El grito de Estaban que siguió no fue sorpresivo, pero sí el golpe de la caja en el piso cuando la soltaron en un momento de sorpresa, el regalo especial de Mía rodando justo a la altura de su propio rostro igual que un balón de futbol. El collar en el sitio se partió en un rayo de sonido, reverberando por todo el lugar al punto que la sinfonía dejó de tocar, ahora el terror apoderándose del lugar.
—¿¡Qué mierda hiciste, Mía!? —El grito de Carlisle despertó una reacción en el resto de los sirvientes, todos de repente comprendiendo qué era la carne que Mía preparó con tanto detalle y concentración. Pasos al comedor siguieron la comprensión, así como un corrientazo de energía del propio Alfa al fijar su atención en los pensamientos de su hijo más problemáticos.
Mía parpadeó, la confusión afianzándose al ladear la mirada y encontrarse con los ojos de Daniel nublados por el paso de la muerte, las cuencas hundidas y los vellos resaltando con la escarcha del congelador. Sus labios otrora rosas ahora eran púrpuras, la piel pálida con tintes de azules y de grises hasta bajar a la zona donde antes se encontraba el cuello, el corte limpio sin la mínima muestra de carne o de hueso fuera de su sitio.

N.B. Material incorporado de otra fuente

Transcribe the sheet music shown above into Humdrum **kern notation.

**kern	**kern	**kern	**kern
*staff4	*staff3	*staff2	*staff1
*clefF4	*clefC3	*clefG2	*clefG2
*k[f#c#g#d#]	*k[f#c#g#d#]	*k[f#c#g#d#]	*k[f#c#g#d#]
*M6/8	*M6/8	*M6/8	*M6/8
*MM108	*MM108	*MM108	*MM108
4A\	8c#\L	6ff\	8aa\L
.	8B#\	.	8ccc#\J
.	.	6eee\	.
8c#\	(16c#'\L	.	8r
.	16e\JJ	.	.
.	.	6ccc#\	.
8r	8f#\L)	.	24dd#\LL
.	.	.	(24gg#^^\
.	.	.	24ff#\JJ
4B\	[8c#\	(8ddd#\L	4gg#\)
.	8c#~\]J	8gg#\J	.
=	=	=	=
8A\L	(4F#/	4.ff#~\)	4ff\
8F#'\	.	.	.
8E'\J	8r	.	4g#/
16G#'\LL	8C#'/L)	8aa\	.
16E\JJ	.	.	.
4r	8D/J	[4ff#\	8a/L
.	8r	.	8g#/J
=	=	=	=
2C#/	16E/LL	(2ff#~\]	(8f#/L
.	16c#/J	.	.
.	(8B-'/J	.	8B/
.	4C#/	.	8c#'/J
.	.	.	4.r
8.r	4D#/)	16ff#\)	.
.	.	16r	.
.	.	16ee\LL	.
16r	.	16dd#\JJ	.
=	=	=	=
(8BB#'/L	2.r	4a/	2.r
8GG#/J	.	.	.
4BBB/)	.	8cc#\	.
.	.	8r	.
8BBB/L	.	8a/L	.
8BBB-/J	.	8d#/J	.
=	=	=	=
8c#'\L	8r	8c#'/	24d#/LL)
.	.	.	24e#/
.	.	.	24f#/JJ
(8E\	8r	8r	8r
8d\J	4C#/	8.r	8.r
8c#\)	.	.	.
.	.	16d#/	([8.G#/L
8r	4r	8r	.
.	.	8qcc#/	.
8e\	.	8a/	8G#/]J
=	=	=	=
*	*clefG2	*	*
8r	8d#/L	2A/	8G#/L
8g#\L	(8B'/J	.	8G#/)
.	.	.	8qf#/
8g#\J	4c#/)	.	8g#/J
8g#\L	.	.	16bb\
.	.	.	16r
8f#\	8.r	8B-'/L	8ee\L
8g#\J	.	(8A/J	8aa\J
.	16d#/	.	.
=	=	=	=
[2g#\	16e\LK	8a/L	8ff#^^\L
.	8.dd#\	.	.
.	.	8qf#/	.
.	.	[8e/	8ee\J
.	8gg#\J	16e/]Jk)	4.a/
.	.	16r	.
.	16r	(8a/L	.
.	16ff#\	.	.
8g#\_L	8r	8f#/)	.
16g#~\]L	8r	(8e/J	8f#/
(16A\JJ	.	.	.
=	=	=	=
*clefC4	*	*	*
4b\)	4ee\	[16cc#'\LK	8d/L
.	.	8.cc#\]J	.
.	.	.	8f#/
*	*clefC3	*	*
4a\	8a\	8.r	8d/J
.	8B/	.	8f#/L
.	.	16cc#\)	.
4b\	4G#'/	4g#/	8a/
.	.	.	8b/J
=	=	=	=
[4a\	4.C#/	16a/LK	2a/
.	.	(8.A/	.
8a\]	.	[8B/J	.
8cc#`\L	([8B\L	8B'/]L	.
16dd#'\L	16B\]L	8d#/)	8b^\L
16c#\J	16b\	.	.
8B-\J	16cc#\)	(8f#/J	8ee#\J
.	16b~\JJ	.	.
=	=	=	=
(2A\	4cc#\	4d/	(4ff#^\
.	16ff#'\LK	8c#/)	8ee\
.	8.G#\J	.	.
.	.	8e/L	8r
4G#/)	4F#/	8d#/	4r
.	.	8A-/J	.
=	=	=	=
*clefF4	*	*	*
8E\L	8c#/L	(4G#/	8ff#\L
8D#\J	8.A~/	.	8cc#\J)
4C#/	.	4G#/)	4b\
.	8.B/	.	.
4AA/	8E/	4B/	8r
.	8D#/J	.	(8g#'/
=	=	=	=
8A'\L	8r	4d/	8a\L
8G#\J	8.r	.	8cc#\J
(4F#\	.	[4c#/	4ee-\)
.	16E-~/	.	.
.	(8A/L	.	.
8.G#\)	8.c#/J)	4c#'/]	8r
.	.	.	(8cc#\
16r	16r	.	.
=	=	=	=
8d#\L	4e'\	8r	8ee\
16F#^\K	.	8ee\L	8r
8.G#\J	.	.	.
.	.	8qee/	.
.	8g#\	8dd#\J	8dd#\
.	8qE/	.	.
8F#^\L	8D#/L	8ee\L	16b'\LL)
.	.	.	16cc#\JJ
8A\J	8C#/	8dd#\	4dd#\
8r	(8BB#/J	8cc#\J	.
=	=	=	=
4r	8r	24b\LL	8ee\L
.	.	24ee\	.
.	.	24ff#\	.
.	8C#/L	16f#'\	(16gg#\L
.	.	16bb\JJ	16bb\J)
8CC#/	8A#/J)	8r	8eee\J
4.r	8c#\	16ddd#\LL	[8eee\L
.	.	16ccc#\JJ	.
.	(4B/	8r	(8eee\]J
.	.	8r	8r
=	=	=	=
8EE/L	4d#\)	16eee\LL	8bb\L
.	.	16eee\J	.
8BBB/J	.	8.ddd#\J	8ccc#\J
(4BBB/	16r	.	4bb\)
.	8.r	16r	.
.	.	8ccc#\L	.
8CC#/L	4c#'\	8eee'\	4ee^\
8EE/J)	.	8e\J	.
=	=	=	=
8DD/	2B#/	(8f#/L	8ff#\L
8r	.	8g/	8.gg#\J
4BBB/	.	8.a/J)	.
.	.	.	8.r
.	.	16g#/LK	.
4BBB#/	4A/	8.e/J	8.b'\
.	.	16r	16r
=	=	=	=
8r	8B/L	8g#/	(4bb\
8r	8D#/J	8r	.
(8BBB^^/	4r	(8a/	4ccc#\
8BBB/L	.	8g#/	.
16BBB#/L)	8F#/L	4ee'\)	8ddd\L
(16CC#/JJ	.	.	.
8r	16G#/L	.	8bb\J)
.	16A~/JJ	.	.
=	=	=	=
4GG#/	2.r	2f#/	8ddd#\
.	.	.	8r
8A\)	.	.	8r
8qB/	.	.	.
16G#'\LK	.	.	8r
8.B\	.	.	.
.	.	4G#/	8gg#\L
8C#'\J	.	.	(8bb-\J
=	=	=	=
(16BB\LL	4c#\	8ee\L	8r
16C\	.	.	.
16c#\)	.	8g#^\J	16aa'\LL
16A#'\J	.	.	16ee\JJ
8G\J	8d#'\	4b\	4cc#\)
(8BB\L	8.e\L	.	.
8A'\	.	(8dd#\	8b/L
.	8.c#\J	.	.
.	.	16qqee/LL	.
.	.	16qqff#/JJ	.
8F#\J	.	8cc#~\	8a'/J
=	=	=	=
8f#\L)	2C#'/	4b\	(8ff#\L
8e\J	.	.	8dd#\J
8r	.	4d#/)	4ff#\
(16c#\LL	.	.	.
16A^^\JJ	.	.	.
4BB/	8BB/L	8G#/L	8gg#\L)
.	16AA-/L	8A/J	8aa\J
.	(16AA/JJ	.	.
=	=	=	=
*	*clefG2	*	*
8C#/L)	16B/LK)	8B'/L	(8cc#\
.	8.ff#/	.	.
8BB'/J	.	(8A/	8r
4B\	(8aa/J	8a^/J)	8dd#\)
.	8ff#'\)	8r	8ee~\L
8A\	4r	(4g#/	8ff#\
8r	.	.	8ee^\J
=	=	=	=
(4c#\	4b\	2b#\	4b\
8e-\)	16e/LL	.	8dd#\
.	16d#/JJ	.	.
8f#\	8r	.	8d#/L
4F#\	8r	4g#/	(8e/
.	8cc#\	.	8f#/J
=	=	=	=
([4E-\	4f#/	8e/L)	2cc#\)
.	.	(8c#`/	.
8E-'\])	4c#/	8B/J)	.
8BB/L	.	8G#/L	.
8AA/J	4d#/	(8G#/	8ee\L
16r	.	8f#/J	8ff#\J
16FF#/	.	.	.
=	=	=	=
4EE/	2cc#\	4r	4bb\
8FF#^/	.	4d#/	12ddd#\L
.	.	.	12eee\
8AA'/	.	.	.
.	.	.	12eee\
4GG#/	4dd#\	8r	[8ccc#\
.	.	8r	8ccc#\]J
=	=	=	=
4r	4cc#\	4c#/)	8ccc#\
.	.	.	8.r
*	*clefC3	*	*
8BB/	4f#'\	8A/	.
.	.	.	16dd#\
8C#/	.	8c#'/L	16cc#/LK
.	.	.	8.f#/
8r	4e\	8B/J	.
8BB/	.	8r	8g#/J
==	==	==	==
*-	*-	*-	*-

Antes de que pudiera lanzarse para proteger su objeto más preciado, las puertas del comedor se abrieron una vez más. De inmediato, la agitación de la sala se detuvo en su sitio y las sombras rodearon a los testigos, la luz del aura de Alfa tan agresiva como la del mismo Sol. Su aparición se movió en un parpadeo de Mía, quien de un momento a otro se encontró alzado en el aire, los candelabros al alcance de sus manos. En su estómago sintió la gravedad luchando por jalarlo, al mismo tiempo que la fuerza de Alfa lo mantenía en ese instante. En sus manos el brillo de una de las espadas.
Un golpe cortó la ilusión del mundo, el corte de su cráneo un crack que borró la ilusión de los recuerdos y lo arrojó al vacío del vestíbulo, de su futuro y de la oficina del Amo.